Under a federal digital modernization strategy, Oddball was tasked with improving the security and speed at which services and applications were deployed on a high-visibility, high-impact platform. Our solution? Use our DevOps expertise to create a staged continuous integration/continuous delivery (CI/CD) data pipeline, and isolate applications front-end code to deliver quick and secure Veteran-facing features and improvements.
Problem Statement / Definition
Oddball supports a central digital hub for Veterans, families, and caregivers to access their benefits and services, including healthcare, disability, education, and home loans. Before Oddball, applications to improve or add new features to these Veteran-facing products were deployed in a single unified deployment via a full build versus single applications. This meant if an application’s front-end code was not properly isolated, the pipeline would still push it into production, leading to an increase in unvetted deployments, long build/test cycles, and risk that one team’s change in code could unintentionally break another team’s application due to the conveyor belt deployment.
Proposed Solution & Architecture
To help VFS teams across the platform deliver improvements and new features to Veterans more quickly and reliably, Oddball’s engineers leveraged DevOps expertise in both the development of a staged and secure CI/CD pipeline, and the careful isolation of front-end code. This allowed our 46 Veteran-facing services (VFS) teams to quickly deliver improvements to over 350 Veteran-facing products, and securely deploy new features to millions of Veterans and their families all over the globe. Key elements of our front-end deployment improvements include:
- Switching from deploying applications on an automatic CI/CD pipeline, to building a staged CI/CD pipeline that gated production deployment, and required releases/builds to receive approval from a VFS team member during staging.
- Guiding VFS teams on how to operate within the new guardrails and isolate their front-end application code so they can have the autonomy to deploy applications on the pipeline at their own pace.
- Preventing “code stealing” or accidental dependencies between VFS teams, removing parent-level cross-application imports that cause cascading failures, and approving applications to deploy on demand or redeploy when fixes are needed.
- Implementing strict guidelines that requires each VFS team to prove their code is fully isolated or else they are restricted to daily deployments on the original pipeline.
The improvements associated with our initiative to enhance the frequency and security of deployments through a staged CI/CD pipeline has been significant, from dramatically reducing the scope of impact of each application, to shortening feedback loops, to cutting emergency work, all of these developments provided a more stable and reliable production environment for VFS teams to deliver critical services to millions of Veterans.

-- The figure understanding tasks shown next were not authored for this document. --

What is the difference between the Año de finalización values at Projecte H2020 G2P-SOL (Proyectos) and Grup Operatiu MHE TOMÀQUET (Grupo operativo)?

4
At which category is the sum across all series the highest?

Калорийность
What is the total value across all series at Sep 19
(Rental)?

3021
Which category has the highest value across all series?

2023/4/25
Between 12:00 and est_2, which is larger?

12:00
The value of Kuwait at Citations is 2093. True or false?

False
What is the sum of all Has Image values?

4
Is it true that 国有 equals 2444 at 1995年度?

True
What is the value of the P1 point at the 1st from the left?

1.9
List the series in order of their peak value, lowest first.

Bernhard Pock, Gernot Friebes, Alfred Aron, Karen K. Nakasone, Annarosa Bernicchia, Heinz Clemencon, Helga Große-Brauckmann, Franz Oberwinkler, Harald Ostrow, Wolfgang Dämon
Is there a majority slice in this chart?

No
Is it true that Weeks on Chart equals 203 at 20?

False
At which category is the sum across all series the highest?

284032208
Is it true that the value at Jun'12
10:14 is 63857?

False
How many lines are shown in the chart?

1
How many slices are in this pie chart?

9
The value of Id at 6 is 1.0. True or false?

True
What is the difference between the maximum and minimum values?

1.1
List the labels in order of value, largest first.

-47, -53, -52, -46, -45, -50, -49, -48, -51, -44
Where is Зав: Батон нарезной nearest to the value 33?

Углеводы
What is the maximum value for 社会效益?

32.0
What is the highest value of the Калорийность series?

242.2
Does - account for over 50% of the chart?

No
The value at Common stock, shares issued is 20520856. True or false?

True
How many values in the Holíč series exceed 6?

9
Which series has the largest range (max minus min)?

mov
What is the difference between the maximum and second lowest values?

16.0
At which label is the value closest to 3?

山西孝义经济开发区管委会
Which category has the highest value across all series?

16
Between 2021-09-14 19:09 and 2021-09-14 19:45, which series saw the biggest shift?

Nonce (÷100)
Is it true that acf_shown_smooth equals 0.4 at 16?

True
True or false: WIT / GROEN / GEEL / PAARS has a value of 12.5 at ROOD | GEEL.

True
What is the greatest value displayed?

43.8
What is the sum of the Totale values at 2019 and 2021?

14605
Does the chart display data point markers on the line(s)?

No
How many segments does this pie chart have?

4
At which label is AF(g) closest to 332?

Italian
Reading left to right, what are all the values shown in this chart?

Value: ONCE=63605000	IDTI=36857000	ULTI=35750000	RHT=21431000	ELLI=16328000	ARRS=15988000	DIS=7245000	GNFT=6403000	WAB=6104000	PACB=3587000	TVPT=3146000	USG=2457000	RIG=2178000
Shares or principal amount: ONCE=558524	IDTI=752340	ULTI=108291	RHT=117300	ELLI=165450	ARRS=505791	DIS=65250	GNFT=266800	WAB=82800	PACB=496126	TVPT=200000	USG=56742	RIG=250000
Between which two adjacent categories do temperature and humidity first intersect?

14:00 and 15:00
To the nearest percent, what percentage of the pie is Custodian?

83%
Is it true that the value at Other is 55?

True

Outcomes & Success Metrics
This modernized CI/CD workflow enhanced reliability and performance, and enabled a robust foundation for VFS teams to provide improvements, and new features securely. Key outcomes included:
- Reliable service delivery to 20 million users with 99.8% continuous uptime
- Reduced front-end build times from 12–20 minutes to 2–4 minutes
- Refined test selection which cut 30+ minutes from multiple test runs during CI
- Zero security breaches or disruptions
- Accelerated product development across 46 VFS teams, including 600+ developers, and seamless support for 350+ products built on the platform
Total Cost of Ownership Analysis Performed
AWS delivered the lowest total cost of ownership by directly addressing the high operational and labor costs associated with the previous front-end deployment process. By refining the deployment workflow with a staged CI/CD pipeline and enforcing code isolation, front-end build times and unscheduled deployments were dramatically reduced, which translated into a lower cost per deployment as our engineer’s time was spent building and shipping new features rather than fixing emergency disruptions. This approach to improving frontend application deployments resulted in a more stable environment for not only our VFS teams to build and deploy on, but for millions of Veterans, families, and caregivers by providing them with quick, secure access to critical products, and less central hub disruptions or downtime. We minimized total lifecycle costs of the platform by making the front-end application deployment process inherently faster, more secure, and less likely to cause costly failures.
Lessons Learned
- Application Isolation: When faced with slower deployments due to size and scale, Oddball isolated applications and allowed them to deploy independently from the daily deployment. This isolation reduced continuous integration times across applications, allowing for faster, reliable releases.
- Staged Continuous Deployment: Oddball implemented staged continuous deployment to allow applications to deploy at their desired cadence and reduced “accidental” production deployments.